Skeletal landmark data
[Start of Attachment]
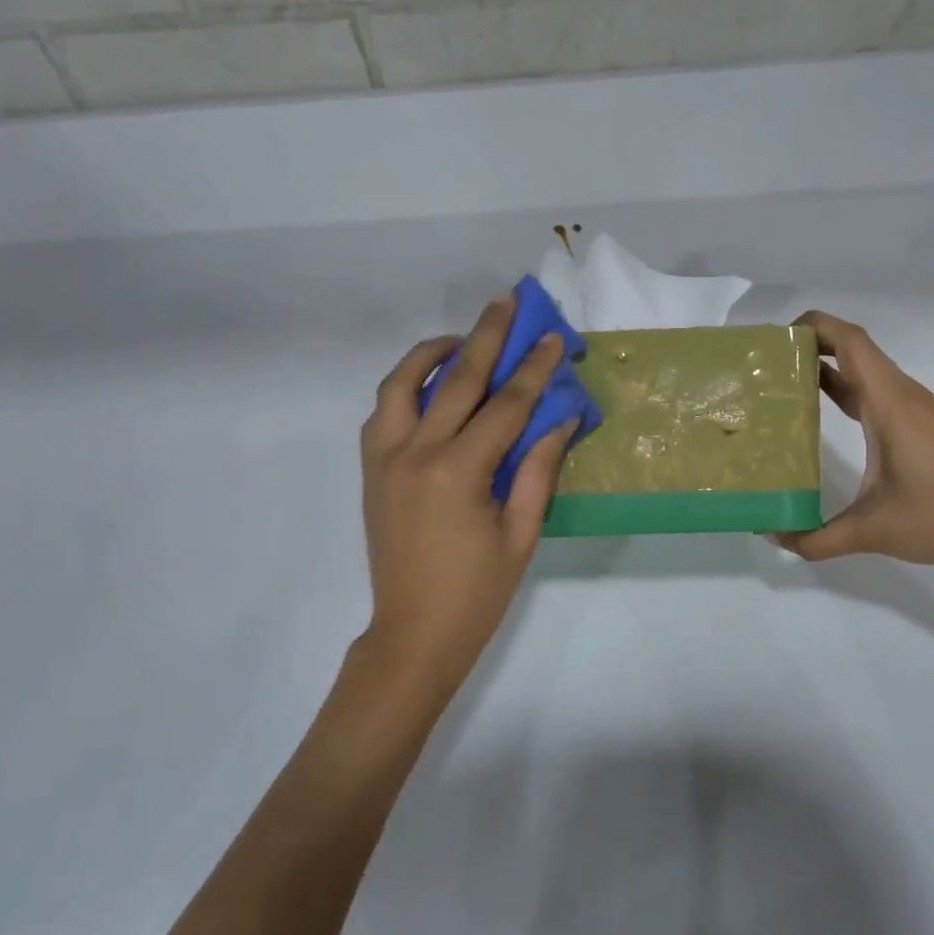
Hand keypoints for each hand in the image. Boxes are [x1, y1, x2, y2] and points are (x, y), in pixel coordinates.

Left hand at [353, 296, 573, 701]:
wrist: (413, 634)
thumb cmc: (477, 592)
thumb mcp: (521, 533)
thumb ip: (539, 469)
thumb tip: (562, 416)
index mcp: (459, 472)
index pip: (505, 405)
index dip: (533, 368)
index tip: (551, 335)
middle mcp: (415, 453)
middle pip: (454, 379)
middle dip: (486, 337)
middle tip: (506, 301)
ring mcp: (385, 459)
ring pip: (401, 384)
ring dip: (432, 353)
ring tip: (461, 340)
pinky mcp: (370, 470)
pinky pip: (383, 411)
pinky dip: (405, 387)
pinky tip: (429, 387)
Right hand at [781, 310, 933, 581]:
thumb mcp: (872, 531)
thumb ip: (817, 538)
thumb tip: (775, 537)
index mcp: (890, 404)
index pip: (850, 342)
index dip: (814, 326)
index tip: (776, 340)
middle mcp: (903, 397)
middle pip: (855, 350)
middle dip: (811, 347)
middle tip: (768, 365)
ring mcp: (917, 410)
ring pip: (867, 373)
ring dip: (829, 369)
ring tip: (786, 385)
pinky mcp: (924, 427)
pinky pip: (878, 394)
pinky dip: (848, 391)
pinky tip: (825, 417)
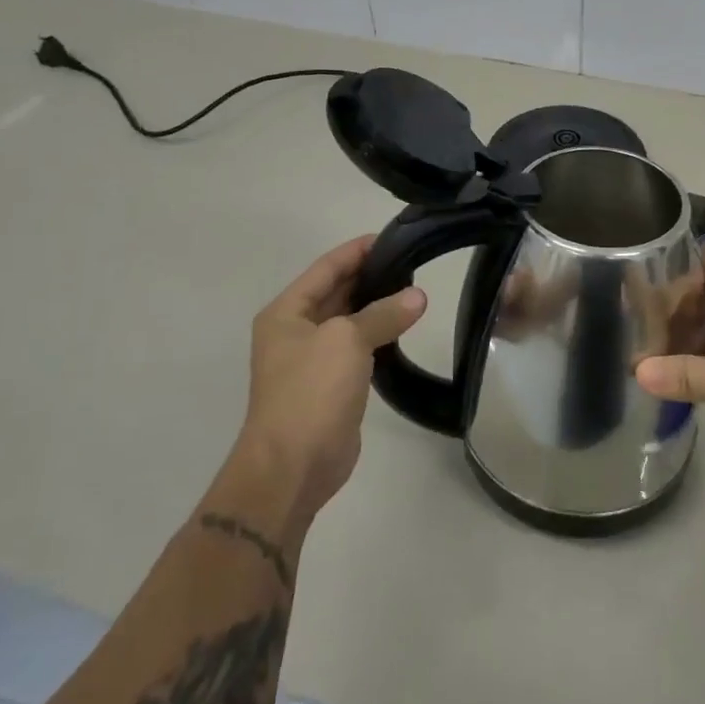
[End of Attachment]
What to do:
Would you output each entry exactly and leave the pictures behind?

Answer section:
Hand keypoints for each hand in the image. Boxes are [x1, y1, x2, y2] and points are (x, y), in pixel coordinates.

Left hand at [353, 296, 573, 701]:
wrist: (413, 634)
thumb cmc: (477, 592)
thumb mcp: (521, 533)
thumb ip: (539, 469)
thumb tip: (562, 416)
index mcp: (459, 472)
index pip: (505, 405)
index dip: (533, 368)
index tip: (551, 335)
middle mcp: (415, 453)
middle pip: (454, 379)
middle dip: (486, 337)
middle tip: (506, 301)
ring mcp: (385, 459)
ring pip: (401, 384)
ring dip: (432, 353)
ring tip: (461, 340)
pinky mcp: (370, 470)
pinky pip: (383, 411)
pinky dip: (405, 387)
pinky tip: (429, 387)
Right hand at [781, 310, 933, 581]:
thumb mcp: (872, 531)
thumb ip: (817, 538)
thumb tip: (775, 537)
index mcp: (890, 404)
index pip: (850, 342)
index dip: (814, 326)
index tip: (776, 340)
middle mcp: (903, 397)
middle pip: (855, 350)
middle dip: (811, 347)
middle tip: (768, 365)
ring mcp: (917, 410)
ring pip: (867, 373)
ring dip: (829, 369)
ring tip: (786, 385)
pinky mcp: (924, 427)
pinky pip: (878, 394)
pinky dip: (848, 391)
pinky tip: (825, 417)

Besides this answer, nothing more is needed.